As soon as he was out of sight of Dan’s house, Gerard stopped and turned round in his seat. The island was still brightening in the morning sun; becoming green and fresh. But the feelings it engendered in Gerard were uniformly unpleasant. Monks had lived there once, and when he was a boy he had teased his brother Peadar about their ghosts. He had given them names and different-coloured cowls, and he described them all so vividly that Peadar swore he could see them as well. With a shock, Gerard remembered how he had felt when Peadar said that; how a monstrous fear had loomed at the edge of his consciousness. What if they had actually become real? What if the clear delineations of the actual world had broken down and left the human race open to an invasion by its own imagination? It had scared him far more than it ever scared Peadar. He had suddenly seen Thomas’s stories everywhere; in the ground, in the water, in the fallen stones of the monastery and the cottages and the fort. Unable to cope, he had relegated them to a sealed cell in the deepest recesses of his mind where they still lay, unregarded and untold, corrupt and terrifying. He suppressed them with television, with drink, with the solid, patriarchal comfort of the mass. But as he watched the island now they threatened to emerge, and fear crawled up his spine.

Specks was tired of walking round in a circle. He stopped and put his head down to graze again, pulling Aine forward so that she either had to let go of the lead rope or fall off down his neck.

‘Trish!’ she yelled. ‘I need another rope!’

‘Let him eat,’ she called back. ‘You can ride him properly later.’

Trish sighed and returned to her search. One of the jumps on the lunging track was very high, getting on for four and a half feet. It was clear that while she had been away on her day off, Gerard had been pushing somebody very hard. She remembered the heat in The Nipper’s leg and swore under her breath. It was the last straw. As soon as things settled down, she would be out of there and gone.

Brigid drove back to the main road, but she wasn’t ready to go home, yet. Instead, she took another mountain lane and turned on to the unmetalled famine road which ran for several miles along the mountainside parallel to the lake. The fierceness of her concentration was making her tired and confused, and just as the light glanced off the pale rocks and hurt her eyes, so her own thoughts were beginning to cause darting pains in her solar plexus.

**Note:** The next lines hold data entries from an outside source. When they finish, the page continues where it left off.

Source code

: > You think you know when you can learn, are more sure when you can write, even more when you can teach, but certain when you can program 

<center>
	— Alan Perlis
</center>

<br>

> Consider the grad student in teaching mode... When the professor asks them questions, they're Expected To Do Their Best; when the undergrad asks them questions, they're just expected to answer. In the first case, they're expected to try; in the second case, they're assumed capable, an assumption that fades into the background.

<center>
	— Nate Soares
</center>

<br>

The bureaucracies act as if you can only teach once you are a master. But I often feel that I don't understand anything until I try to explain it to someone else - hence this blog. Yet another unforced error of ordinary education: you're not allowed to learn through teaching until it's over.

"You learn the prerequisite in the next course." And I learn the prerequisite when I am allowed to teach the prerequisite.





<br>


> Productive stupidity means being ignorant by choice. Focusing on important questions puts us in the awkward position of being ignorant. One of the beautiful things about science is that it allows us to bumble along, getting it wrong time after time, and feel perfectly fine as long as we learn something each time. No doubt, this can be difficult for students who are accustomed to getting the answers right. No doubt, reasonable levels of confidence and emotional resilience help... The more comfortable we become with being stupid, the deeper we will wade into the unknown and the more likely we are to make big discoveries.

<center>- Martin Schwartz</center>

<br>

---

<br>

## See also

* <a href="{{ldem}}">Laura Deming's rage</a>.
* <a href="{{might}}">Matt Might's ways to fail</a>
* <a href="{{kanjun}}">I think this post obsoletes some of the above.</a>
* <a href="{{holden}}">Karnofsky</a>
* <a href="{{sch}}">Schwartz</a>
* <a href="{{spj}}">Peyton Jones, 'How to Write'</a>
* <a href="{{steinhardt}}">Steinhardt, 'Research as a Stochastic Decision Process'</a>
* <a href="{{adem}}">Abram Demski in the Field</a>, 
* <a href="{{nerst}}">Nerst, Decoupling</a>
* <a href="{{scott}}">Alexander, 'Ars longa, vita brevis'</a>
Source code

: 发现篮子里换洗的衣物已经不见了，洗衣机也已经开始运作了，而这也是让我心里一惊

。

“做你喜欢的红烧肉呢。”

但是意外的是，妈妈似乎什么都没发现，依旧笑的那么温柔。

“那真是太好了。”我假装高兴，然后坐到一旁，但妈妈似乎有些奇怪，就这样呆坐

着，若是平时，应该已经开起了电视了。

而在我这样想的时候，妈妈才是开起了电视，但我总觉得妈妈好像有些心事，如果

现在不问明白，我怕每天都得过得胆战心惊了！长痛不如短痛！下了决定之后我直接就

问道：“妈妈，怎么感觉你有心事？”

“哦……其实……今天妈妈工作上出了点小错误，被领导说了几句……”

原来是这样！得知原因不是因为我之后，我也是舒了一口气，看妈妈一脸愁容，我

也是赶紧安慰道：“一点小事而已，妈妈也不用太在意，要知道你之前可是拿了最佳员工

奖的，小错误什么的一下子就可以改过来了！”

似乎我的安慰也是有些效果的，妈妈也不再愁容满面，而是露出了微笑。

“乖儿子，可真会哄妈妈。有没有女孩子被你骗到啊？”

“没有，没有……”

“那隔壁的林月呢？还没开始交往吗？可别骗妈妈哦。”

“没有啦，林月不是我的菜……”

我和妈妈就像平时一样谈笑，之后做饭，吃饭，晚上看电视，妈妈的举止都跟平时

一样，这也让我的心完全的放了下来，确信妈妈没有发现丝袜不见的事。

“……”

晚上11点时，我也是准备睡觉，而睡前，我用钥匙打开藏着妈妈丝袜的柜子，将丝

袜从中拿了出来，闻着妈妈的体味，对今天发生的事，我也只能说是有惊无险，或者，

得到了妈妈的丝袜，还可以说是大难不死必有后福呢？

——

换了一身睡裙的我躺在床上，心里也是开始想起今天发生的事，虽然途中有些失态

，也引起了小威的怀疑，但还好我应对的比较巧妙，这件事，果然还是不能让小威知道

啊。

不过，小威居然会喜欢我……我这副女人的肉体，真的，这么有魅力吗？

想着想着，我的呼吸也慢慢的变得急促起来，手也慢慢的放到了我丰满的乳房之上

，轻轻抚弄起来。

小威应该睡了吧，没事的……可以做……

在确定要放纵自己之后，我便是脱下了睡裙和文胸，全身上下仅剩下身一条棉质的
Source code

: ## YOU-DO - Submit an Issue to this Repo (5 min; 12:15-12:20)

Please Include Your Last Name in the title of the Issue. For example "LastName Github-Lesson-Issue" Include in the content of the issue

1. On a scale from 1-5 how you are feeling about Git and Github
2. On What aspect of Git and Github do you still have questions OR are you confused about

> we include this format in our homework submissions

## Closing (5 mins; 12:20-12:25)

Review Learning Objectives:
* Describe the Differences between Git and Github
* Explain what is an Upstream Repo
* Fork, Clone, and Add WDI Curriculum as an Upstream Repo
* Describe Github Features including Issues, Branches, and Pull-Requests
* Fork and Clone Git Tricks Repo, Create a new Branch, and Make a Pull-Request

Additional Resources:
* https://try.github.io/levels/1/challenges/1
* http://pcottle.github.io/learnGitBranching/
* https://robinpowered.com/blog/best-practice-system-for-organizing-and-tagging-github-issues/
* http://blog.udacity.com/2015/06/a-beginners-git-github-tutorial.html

There were several good vantage points along the road, but Brigid didn’t get out of the car again. When the boirin rejoined the tarred road she drove straight home. The back door of the house was open but there was no one about. Despite the sun which blazed down outside, the kitchen was cold, and its silence was unbearable. Brigid turned on the radio, looked at it for a moment, then went back outside.